CREAN Conference 2018

The impact of children’s rights education and research on policy development

18-19 January 2018
Uni Bastions, University of Geneva, Switzerland

The conference aims to carry on the dialogue on the role and impact of children’s rights education and research on policy development between academia and policy-makers. The conference theme allows bringing together perspectives from academia and professional partners both on children’s rights policy development as well as on academic education and research.

Since the mid-1990s, countries have experienced a significant evolution in their policies dedicated to the implementation of children’s rights. This evolution is mainly characterized by two factors: first, the adoption of the UN Convention on the Rights of the Child (CRC) in 1989 included a broadening of the notion of children’s well-being and has led to a higher attention given to the fulfilment of children’s human rights. Second, policy developments have witnessed an increased endeavour to favour so-called evidence-based policy.
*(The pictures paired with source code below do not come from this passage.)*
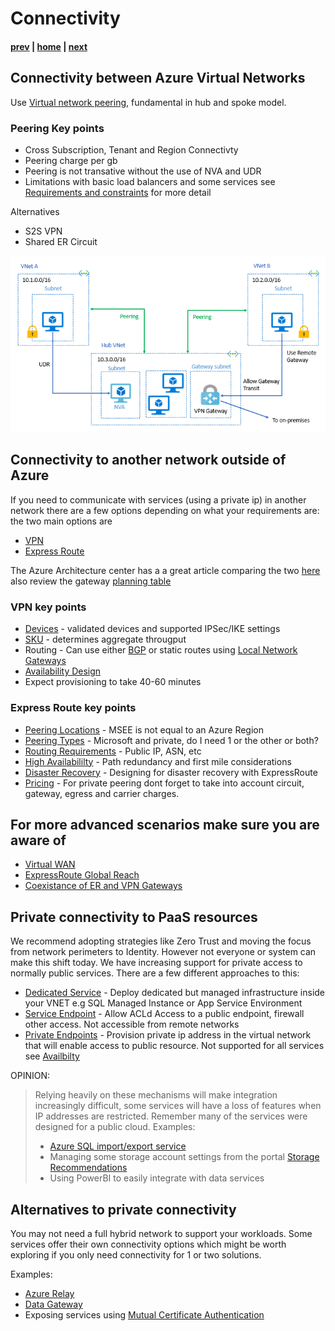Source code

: # Connectivity

#### [prev](./topology.md) | [home](./welcome.md)  | [next](./routing.md)

## Connectivity between Azure Virtual Networks
Use [Virtual network peering](https://docs.microsoft.com/en-us/azure/virtual-network/virtual-network-peering-overview), fundamental in hub and spoke model.

### Peering Key points
* Cross Subscription, Tenant and Region Connectivty
* Peering charge per gb
* Peering is not transative without the use of NVA and UDR
* Limitations with basic load balancers and some services see [Requirements and constraints](https://docs.microsoft.com/en-us/azure/virtual-network/virtual-network-manage-peering#requirements-and-constraints) for more detail

Alternatives
* S2S VPN
* Shared ER Circuit

![VNet Reference](/png/local-or-remote-gateway-in-peered-virtual-network.png)

## Connectivity to another network outside of Azure
If you need to communicate with services (using a private ip) in another network  there are a few options depending on what your requirements are:
the two main options are
* [VPN](https://docs.microsoft.com/en-us/azure/vpn-gateway/vpn-gateway-about-vpngateways)
* [Express Route](https://docs.microsoft.com/en-us/azure/expressroute/expressroute-introduction)

The Azure Architecture center has a a great article comparing the two [here](https://docs.microsoft.com/en-us/azure/architecture/reference-architectures/hybrid-networking/) also review the gateway [planning table](https://docs.microsoft.com/en-us/azure/vpn-gateway/vpn-gateway-about-vpngateways#planningtable)

### VPN key points
* [Devices](https://docs.microsoft.com/en-us/azure/vpn-gateway/vpn-gateway-about-vpn-devices) - validated devices and supported IPSec/IKE settings
* [SKU](https://docs.microsoft.com/en-us/azure/vpn-gateway/vpn-gateway-about-vpngateways#gwsku) - determines aggregate througput
* Routing - Can use either [BGP](https://docs.microsoft.com/en-us/azure/vpn-gateway/vpn-gateway-bgp-overview) or static routes using [Local Network Gateways](https://docs.microsoft.com/en-us/azure/vpn-gateway/vpn-gateway-about-vpn-gateway-settings#lng)
* [Availability Design](https://docs.microsoft.com/en-us/azure/vpn-gateway/vpn-gateway-highlyavailable)
* Expect provisioning to take 40-60 minutes

### Express Route key points
* [Peering Locations](https://docs.microsoft.com/en-us/azure/expressroute/expressroute-locations-providers) -  MSEE is not equal to an Azure Region
* [Peering Types](https://docs.microsoft.com/en-us/azure/expressroute/expressroute-circuit-peerings) - Microsoft and private, do I need 1 or the other or both?
* [Routing Requirements](https://docs.microsoft.com/en-us/azure/expressroute/expressroute-routing) - Public IP, ASN, etc
* [High Availabililty](https://docs.microsoft.com/en-us/azure/expressroute/designing-for-high-availability-with-expressroute) - Path redundancy and first mile considerations
* [Disaster Recovery](https://docs.microsoft.com/en-us/azure/expressroute/designing-for-disaster-recovery-with-expressroute-privatepeering) - Designing for disaster recovery with ExpressRoute
* [Pricing](https://azure.microsoft.com/en-us/pricing/details/expressroute/) -  For private peering dont forget to take into account circuit, gateway, egress and carrier charges.

## For more advanced scenarios make sure you are aware of
* [Virtual WAN](https://docs.microsoft.com/en-us/azure/virtual-wan/virtual-wan-about)
* [ExpressRoute Global Reach](https://docs.microsoft.com/en-us/azure/expressroute/expressroute-global-reach)
* [Coexistance of ER and VPN Gateways](https://docs.microsoft.com/en-us/azure/expressroute/expressroute-howto-coexist-resource-manager)

## Private connectivity to PaaS resources
We recommend adopting strategies like Zero Trust and moving the focus from network perimeters to Identity. However not everyone or system can make this shift today. We have increasing support for private access to normally public services. There are a few different approaches to this:
* [Dedicated Service](https://docs.microsoft.com/en-us/azure/virtual-network/virtual-network-for-azure-services) - Deploy dedicated but managed infrastructure inside your VNET e.g SQL Managed Instance or App Service Environment
* [Service Endpoint](https://docs.microsoft.com/en-us/azure/virtual-network/virtual-network-service-endpoints-overview) - Allow ACLd Access to a public endpoint, firewall other access. Not accessible from remote networks
* [Private Endpoints](https://docs.microsoft.com/en-us/azure/private-link/private-endpoint-overview) - Provision private ip address in the virtual network that will enable access to public resource. Not supported for all services see [Availbilty](https://docs.microsoft.com/en-us/azure/private-link/private-link-overview#availability)

OPINION: 
>Relying heavily on these mechanisms will make integration increasingly difficult, some services will have a loss of features when IP addresses are restricted. Remember many of the services were designed for a public cloud. Examples:
>* [Azure SQL import/export service](https://docs.microsoft.com/en-us/azure/azure-sql/database/network-access-controls-overview#allow-azure-services)
>* Managing some storage account settings from the portal [Storage Recommendations](https://docs.microsoft.com/en-us/azure/storage/blobs/security-recommendations#networking)
>* Using PowerBI to easily integrate with data services

## Alternatives to private connectivity
You may not need a full hybrid network to support your workloads. Some services offer their own connectivity options which might be worth exploring if you only need connectivity for 1 or two solutions. 

Examples:
* [Azure Relay](https://docs.microsoft.com/en-us/azure/azure-relay/relay-what-is-it)
* [Data Gateway](https://docs.microsoft.com/en-us/data-integration/gateway/service-gateway-onprem)
* Exposing services using [Mutual Certificate Authentication](https://docs.microsoft.com/en-us/azure/api-management/api-management-howto-mutual-certificates)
Both aspects are concerned with adopting a human rights approach in the development of policies with the intention of making effective decisions for the implementation of children’s human rights, based on the transparent use of scientific knowledge.

Over the last decades, actors from different sectors have asked for heightened collaboration and partnership between academia and policy-making. Policy makers as well as advocates in favour of strengthening the implementation of the normative framework on children’s rights have been asking researchers to provide support for establishing effective children’s rights policies. Academics have been responding, in various ways and with different degrees of intensity, to these demands, but have also started to look more critically at the normative children’s rights framework itself. They have argued that scientific research not only has a responsibility to respond to demands emanating from policy or advocacy, but have also asked policy makers and advocates to consider findings stemming from their basic research.

To take stock and further examine these developments, this conference focuses on three main areas of discussion:

  1. Policy making needs to be able to rely on robust scientific data and knowledge in order to develop effective and efficient evidence-based policies to implement the children’s rights normative framework;
  2. Academia is increasingly asked to ensure that its education and research programmes resonate with the social and political necessities of their time and that their research findings have sustainable impact;
  3. Knowledge brokering emerges as processes that aim to facilitate the transfer and transformation of scientific knowledge into operational policies, as well as to make academia aware of current social problems.